Als de beschreven feiten kloppen: waarvoor zouden betrokkenen (ambtenaar en Cees H). vervolgd kunnen worden en welke maximale straffen staan op deze vergrijpen?

Antwoord 1 en 2

Het klopt dat betrokkene op 29 april 1998 is benoemd tot Ridder in de Orde van Oranje-Nassau. De Koninklijke onderscheiding is volgens de standaardprocedure beoordeeld door het Kapittel voor de Civiele Ordes (het Kapittel).

Na de beoordeling heeft het Kapittel advies uitgebracht.

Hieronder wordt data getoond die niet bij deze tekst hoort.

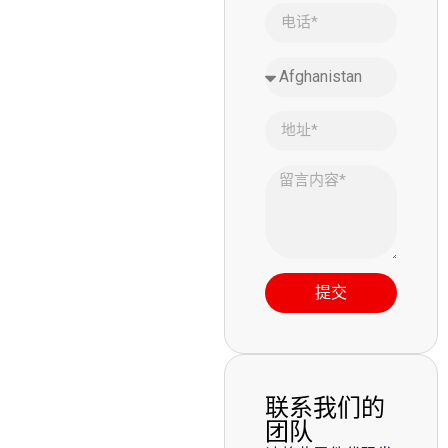
提交
联系我们的
团队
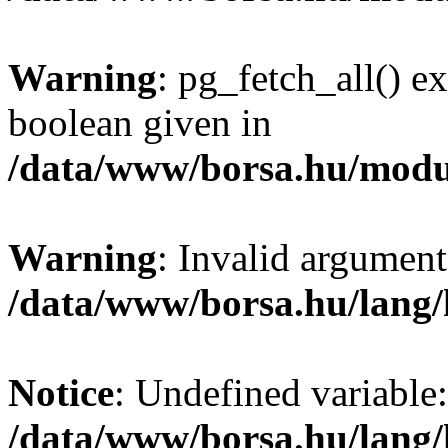
Warning
: pg_fetch_all() e
boolean given in
/data/www/borsa.hu/modu
Warning
: Invalid argument
/data/www/borsa.hu/lang
Notice
: Undefined variable:
/data/www/borsa.hu/lang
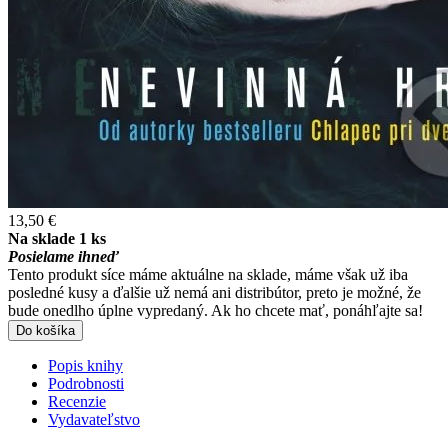
13,50 €
Na sklade 1 ks
Posielame ihneď
Tento produkt síce máme aktuálne na sklade, máme však už iba
posledné kusy a ďalšie už nemá ani distribútor, preto je možné, že
bude onedlho úplne vypredaný. Ak ho chcete mať, ponáhľajte sa!
Do košíka
Popis knihy
Podrobnosti
Recenzie
Vydavateľstvo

Vervolgens is op voordracht van de minister van VROM en de minister van BZK, bij Koninklijk Besluit van 3 april 1998 besloten om betrokkene bij Algemene gelegenheid (29 april 1998) te benoemen tot Ridder in de Orde van Oranje-Nassau.

Na de benoeming van betrokkene tot ridder in de Orde van Oranje- Nassau is een drietal verzoeken gedaan om hem te bevorderen tot Officier in de Orde van Oranje-Nassau. Het Kapittel heeft deze drie verzoeken tot bevordering beoordeeld en afgewezen.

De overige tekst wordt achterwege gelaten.